[YOUR ASSIGNMENT]
The expected output is every record below, transcribed exactly, with the pictures left out.

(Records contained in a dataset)
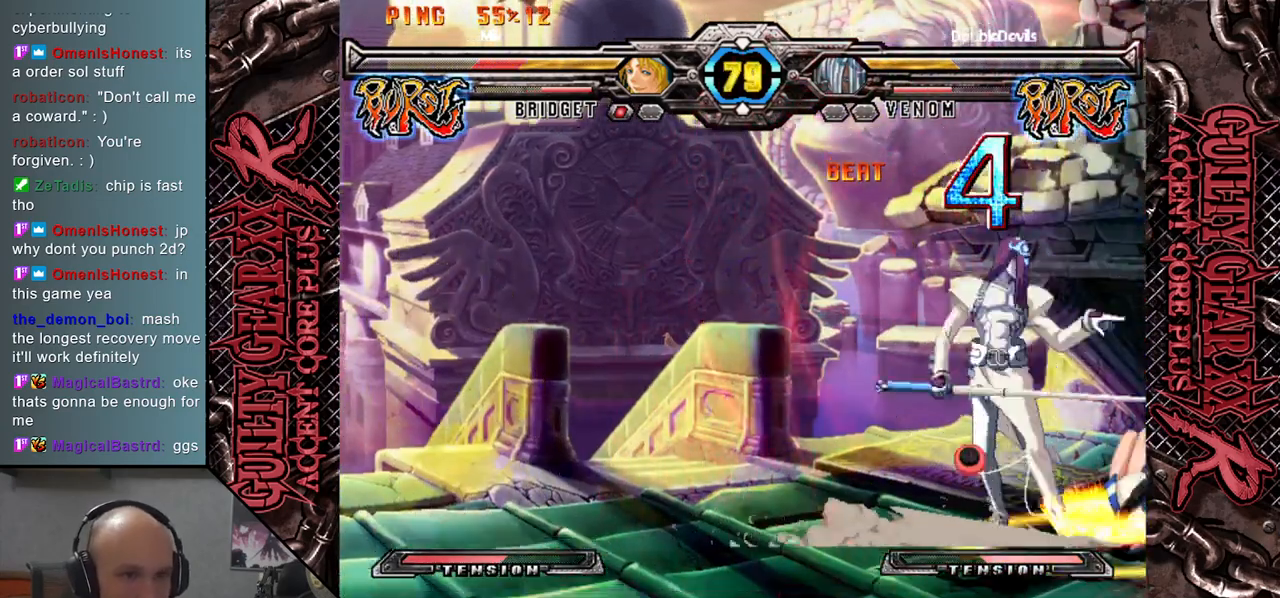
{"buttons": [], "left_stick": "left", "events": [[167, "left_stick", "center"], [217, "left_stick", "right"], [283, "left_stick", "down"], [383, "left_stick", "left"], [417, "CIRCLE", "down"], [483, "CIRCLE", "up"]]}
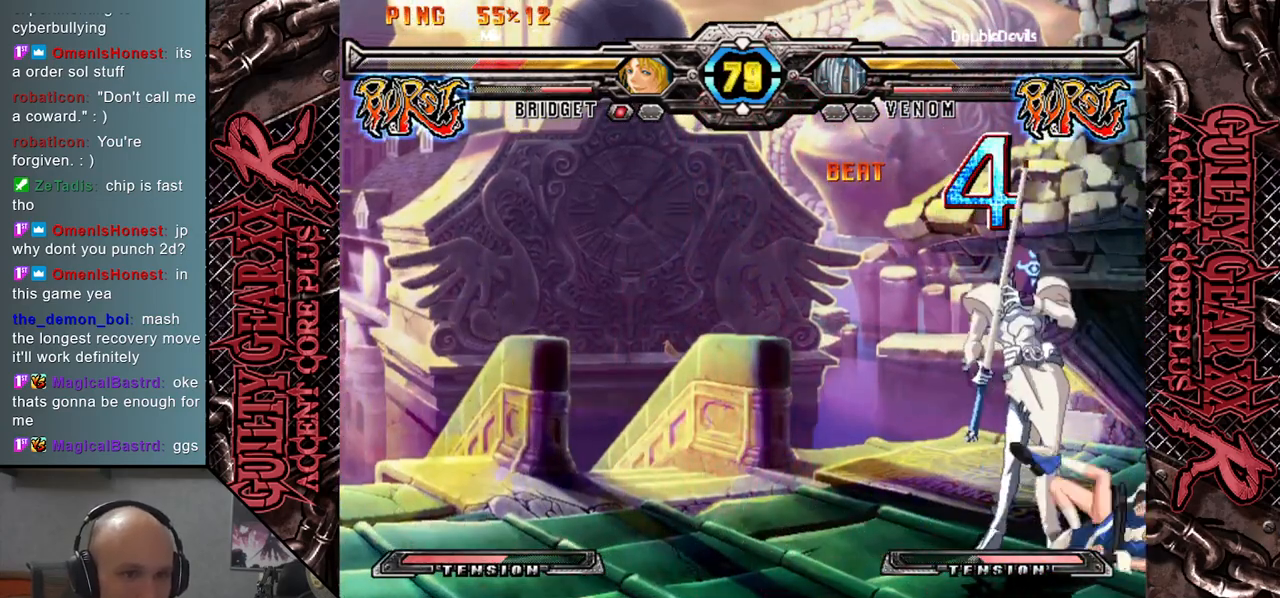
{"buttons": [], "left_stick": "up", "events": [[350, "left_stick", "up"]]}
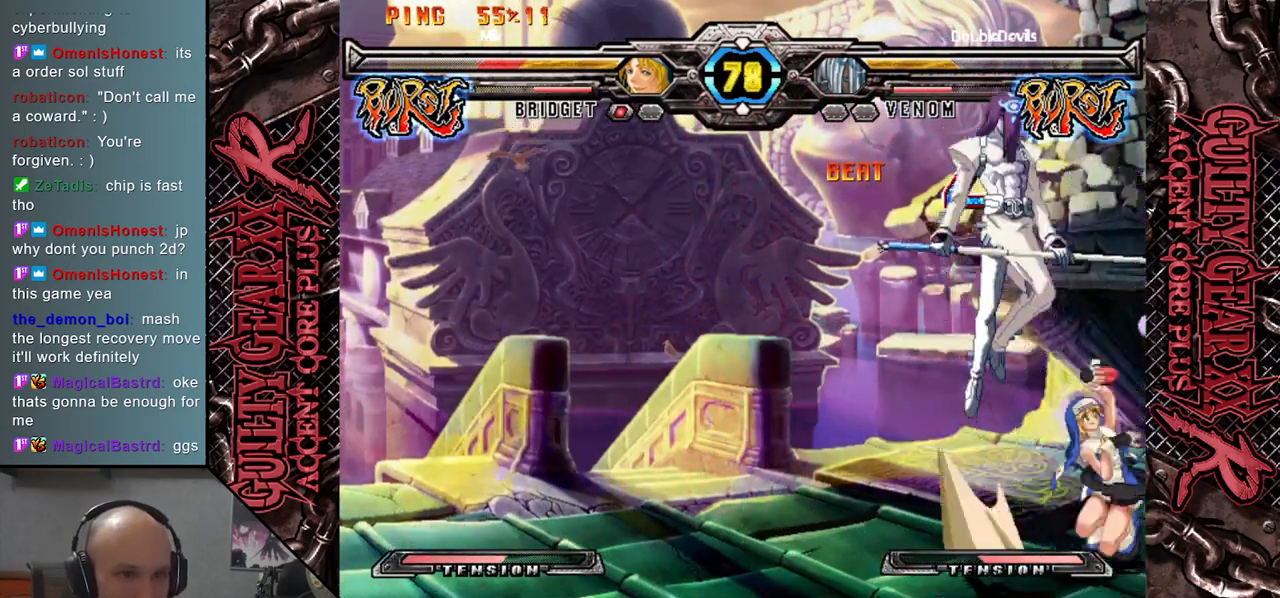
{"buttons": [], "left_stick": "down", "events": [[50, "left_stick", "down"]]}
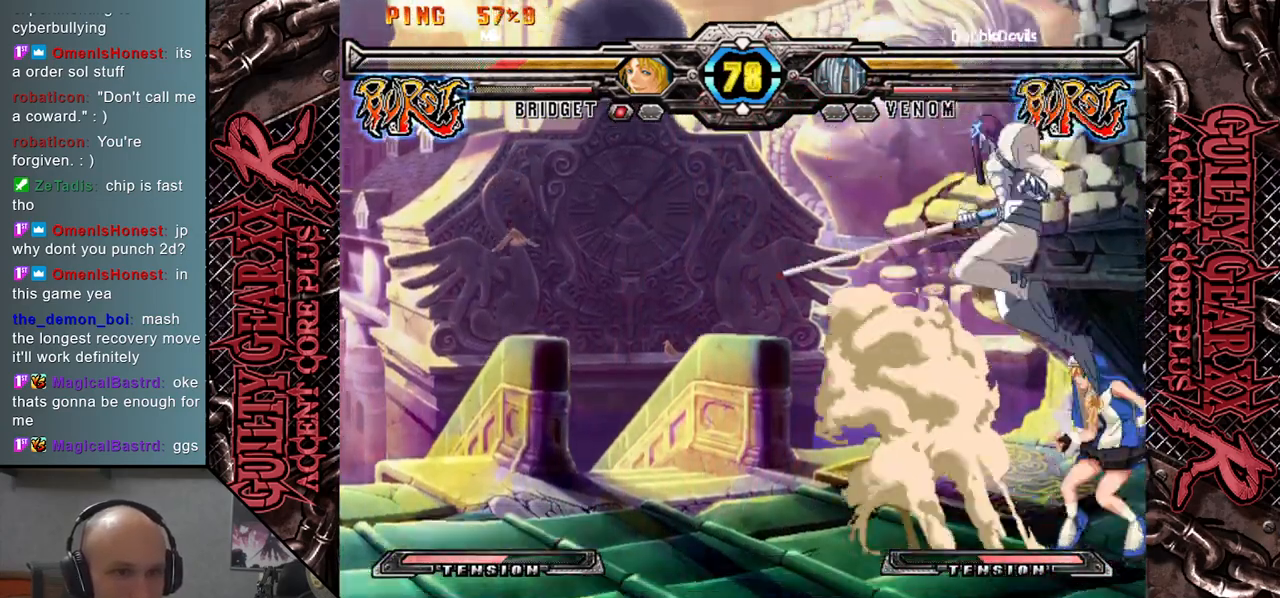
{"buttons": [], "left_stick": "down", "events": [[283, "CIRCLE", "down"], [350, "CIRCLE", "up"], [433, "CIRCLE", "down"], [500, "CIRCLE", "up"]]}
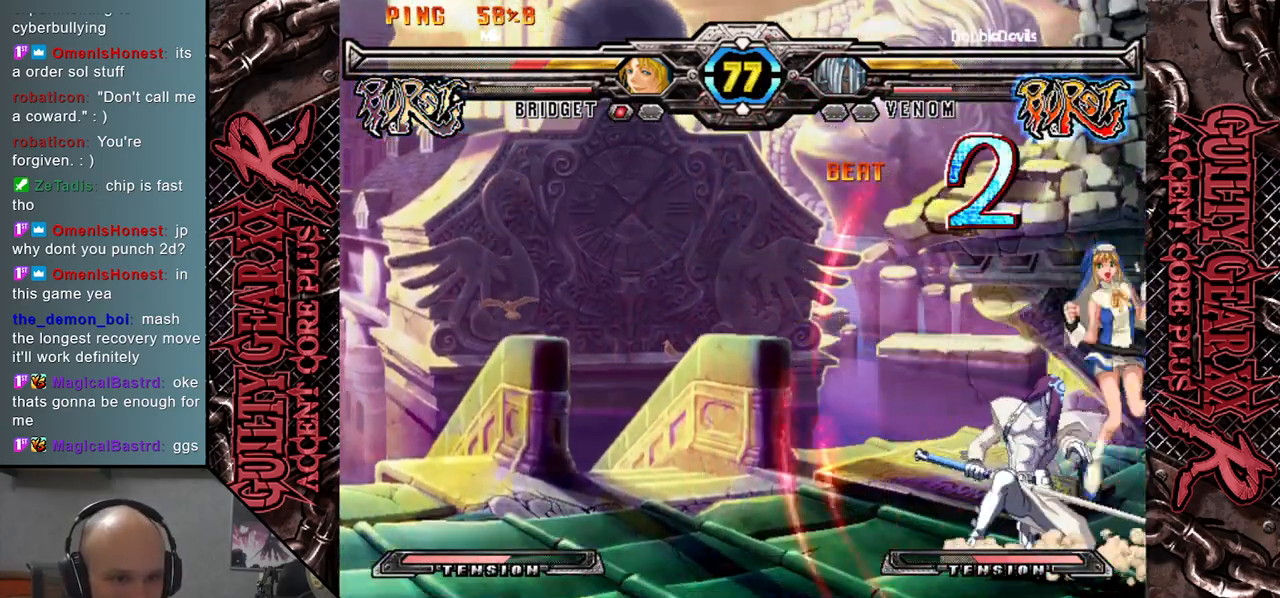
{"buttons": [], "left_stick": "down", "events": [[100, "R2", "down"], [217, "R2", "up"]]}
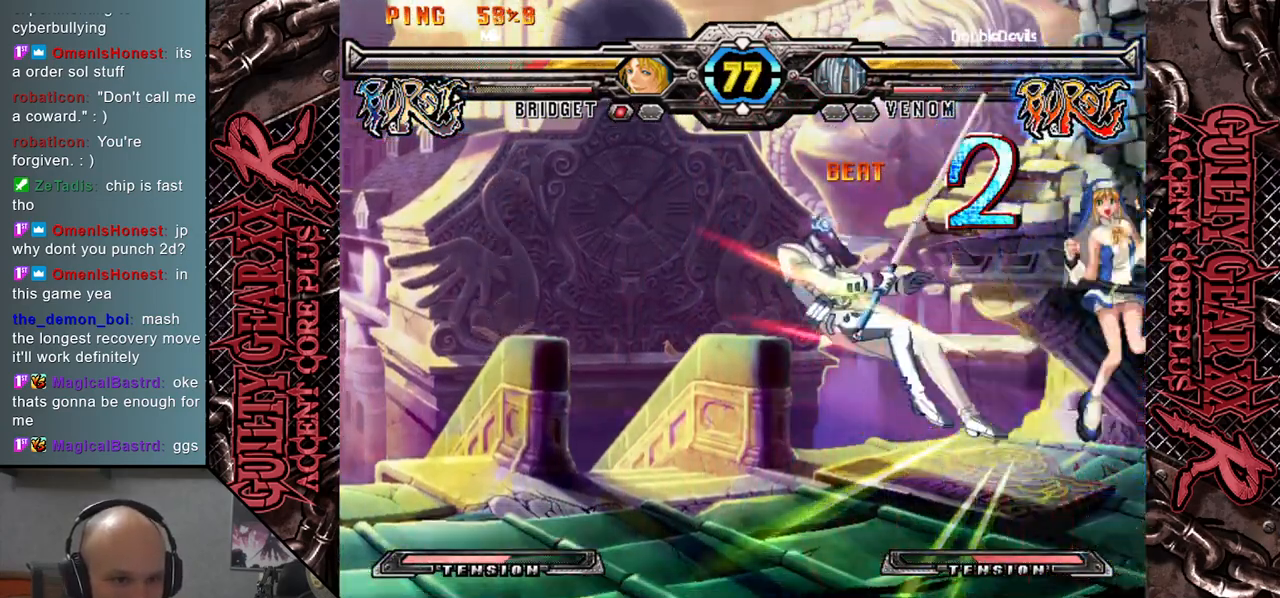
{"buttons": [], "left_stick": "left", "events": [[50, "left_stick", "left"]]}
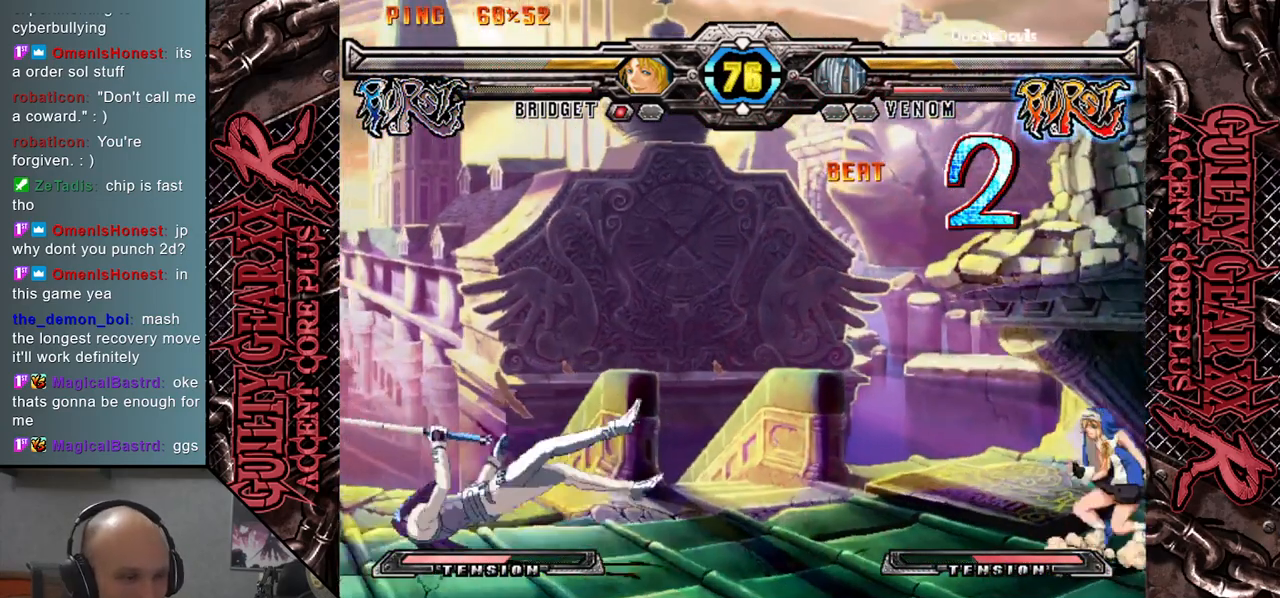
{"buttons": [], "left_stick": "left", "events": [[217, "left_stick", "center"], [283, "left_stick", "right"], [383, "left_stick", "down"], [483, "left_stick", "left"]]}
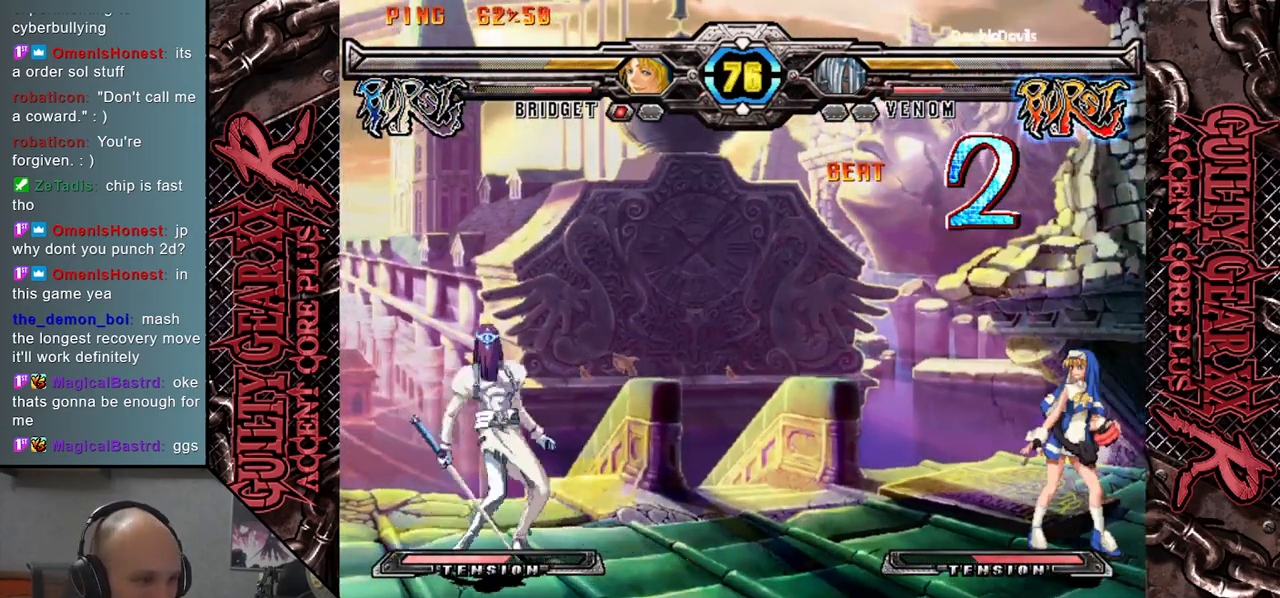
{"buttons": [], "left_stick": "left", "events": [[117, "R2", "down"], [217, "R2", "up"]]}
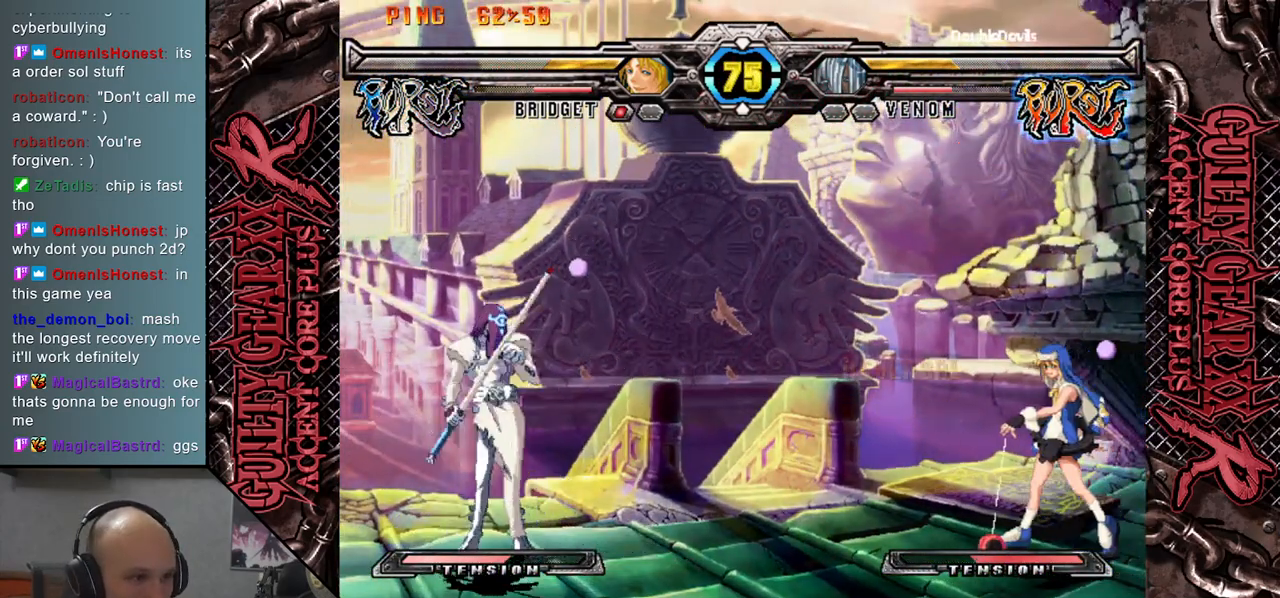
{"buttons": [], "left_stick": "left", "events": [[117, "left_stick", "down-right"], [250, "left_stick", "left"], [300, "CIRCLE", "down"], [383, "CIRCLE", "up"]]}
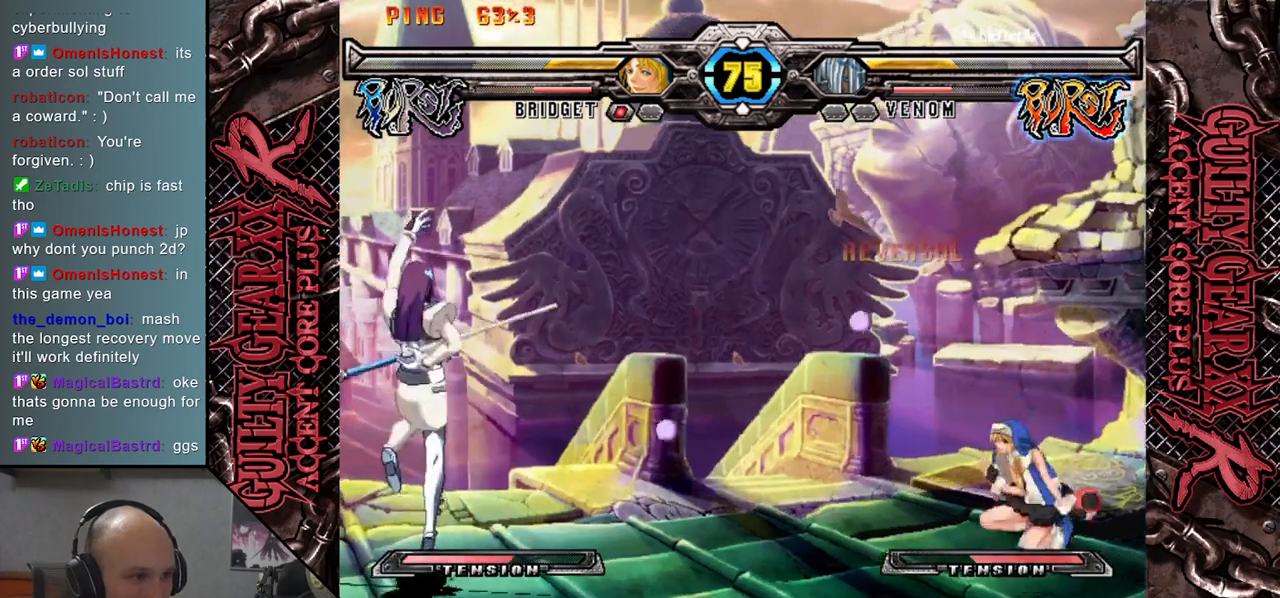
{"buttons": [], "left_stick": "left", "events": []}
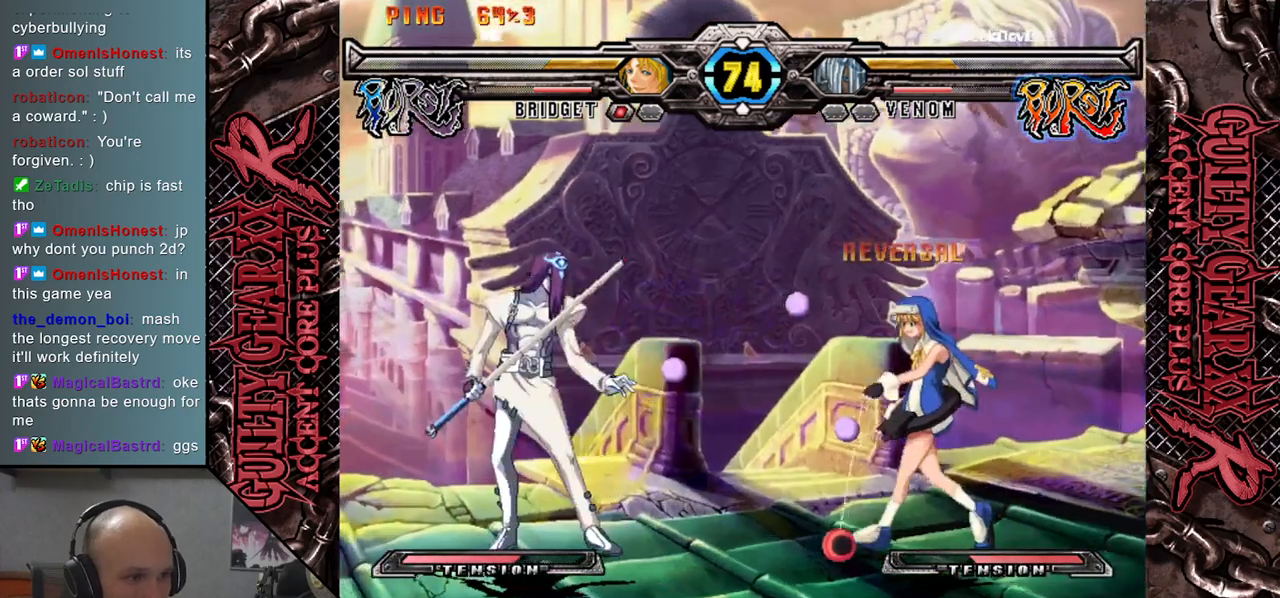
{"buttons": [], "left_stick": "left", "events": [[217, "CIRCLE", "down"], [283, "CIRCLE", "up"]]}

[OUTPUT FOR THIS EXERCISE]
{"buttons": [], "left_stick": "left", "events": [[167, "left_stick", "center"], [217, "left_stick", "right"], [283, "left_stick", "down"], [383, "left_stick", "left"], [417, "CIRCLE", "down"], [483, "CIRCLE", "up"]]}
{"buttons": [], "left_stick": "up", "events": [[350, "left_stick", "up"]]}
{"buttons": [], "left_stick": "down", "events": [[50, "left_stick", "down"]]}
{"buttons": [], "left_stick": "down", "events": [[283, "CIRCLE", "down"], [350, "CIRCLE", "up"], [433, "CIRCLE", "down"], [500, "CIRCLE", "up"]]}
{"buttons": [], "left_stick": "down", "events": [[100, "R2", "down"], [217, "R2", "up"]]}
{"buttons": [], "left_stick": "left", "events": [[50, "left_stick", "left"]]}
{"buttons": [], "left_stick": "left", "events": [[217, "left_stick", "center"], [283, "left_stick", "right"], [383, "left_stick", "down"], [483, "left_stick", "left"]]}
{"buttons": [], "left_stick": "left", "events": [[117, "R2", "down"], [217, "R2", "up"]]}
{"buttons": [], "left_stick": "left", "events": [[117, "left_stick", "down-right"], [250, "left_stick", "left"], [300, "CIRCLE", "down"], [383, "CIRCLE", "up"]]}
{"buttons": [], "left_stick": "left", "events": []}
{"buttons": [], "left_stick": "left", "events": [[217, "CIRCLE", "down"], [283, "CIRCLE", "up"]]}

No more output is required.